§ Task requirements
Select every line in the entries below that contains the string "catalansalmon", matching case exactly, and copy each of those lines.

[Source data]
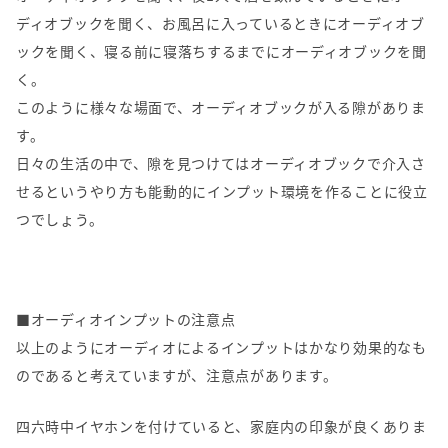
ディオブックを聞く、お風呂に入っているときにオーディオブ
ックを聞く、寝る前に寝落ちするまでにオーディオブックを聞
く。
このように様々な場面で、オーディオブックが入る隙がありま
す。
日々の生活の中で、隙を見つけてはオーディオブックで介入さ
せるというやり方も能動的にインプット環境を作ることに役立
つでしょう。
■オーディオインプットの注意点
以上のようにオーディオによるインプットはかなり効果的なも
のであると考えていますが、注意点があります。
四六時中イヤホンを付けていると、家庭内の印象が良くありま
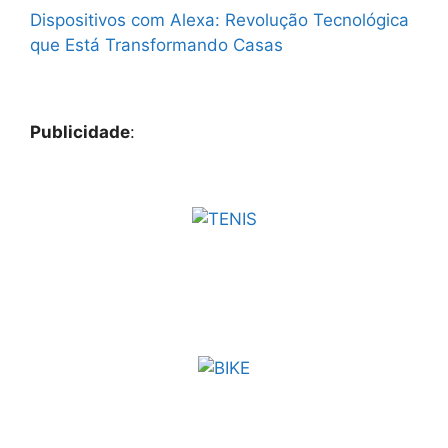
Dispositivos com Alexa: Revolução Tecnológica
que Está Transformando Casas
Publicidade
:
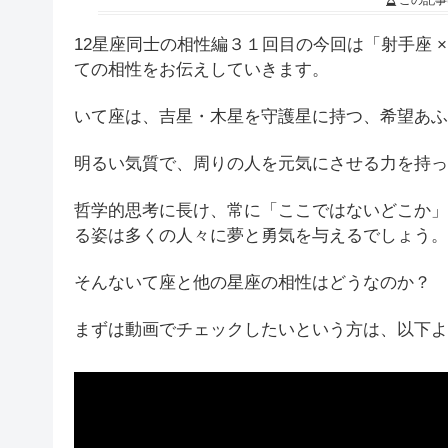
この記事
12星座同士の相性編３１回目の今回は「射手座 × 
ての相性をお伝えしていきます。
いて座は、吉星・木星を守護星に持つ、希望あふ
明るい気質で、周りの人を元気にさせる力を持っ
哲学的思考に長け、常に「ここではないどこか」
る姿は多くの人々に夢と勇気を与えるでしょう。
そんないて座と他の星座の相性はどうなのか？
まずは動画でチェックしたいという方は、以下よ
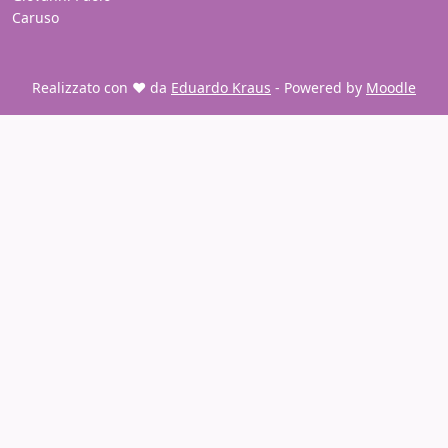
Caruso
Realizzato con ❤️ da
Eduardo Kraus
- Powered by
Moodle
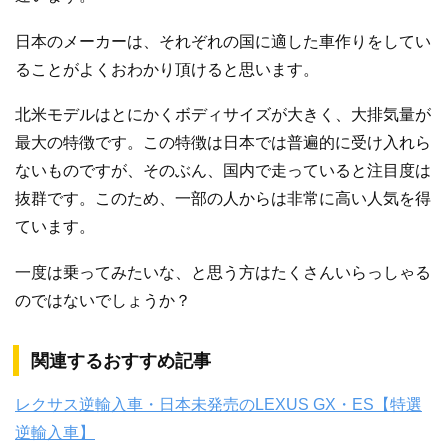
日本のメーカーは、それぞれの国に適した車作りをしてい
ることがよくおわかり頂けると思います。
北米モデルはとにかくボディサイズが大きく、大排気量が
最大の特徴です。この特徴は日本では普遍的に受け入れら
ないものですが、そのぶん、国内で走っていると注目度は
抜群です。このため、一部の人からは非常に高い人気を得
ています。
一度は乗ってみたいな、と思う方はたくさんいらっしゃる
のではないでしょうか？
関連するおすすめ記事
レクサス逆輸入車・日本未発売のLEXUS GX・ES【特選
逆輸入車】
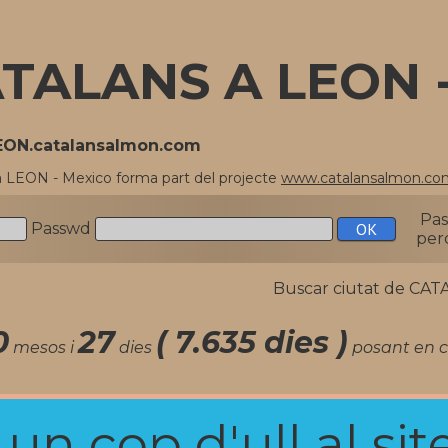
TALANS A LEON 
LEON.catalansalmon.com
a LEON - Mexico forma part del projecte
www.catalansalmon.co
Pa
Passwd
per
Buscar ciutat de C
0
27
( 7.635 dies )
mesos i
dies
posant en c
n cop d'ull al site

§ Answer to this exercise
LEON.catalansalmon.com
www.catalansalmon.co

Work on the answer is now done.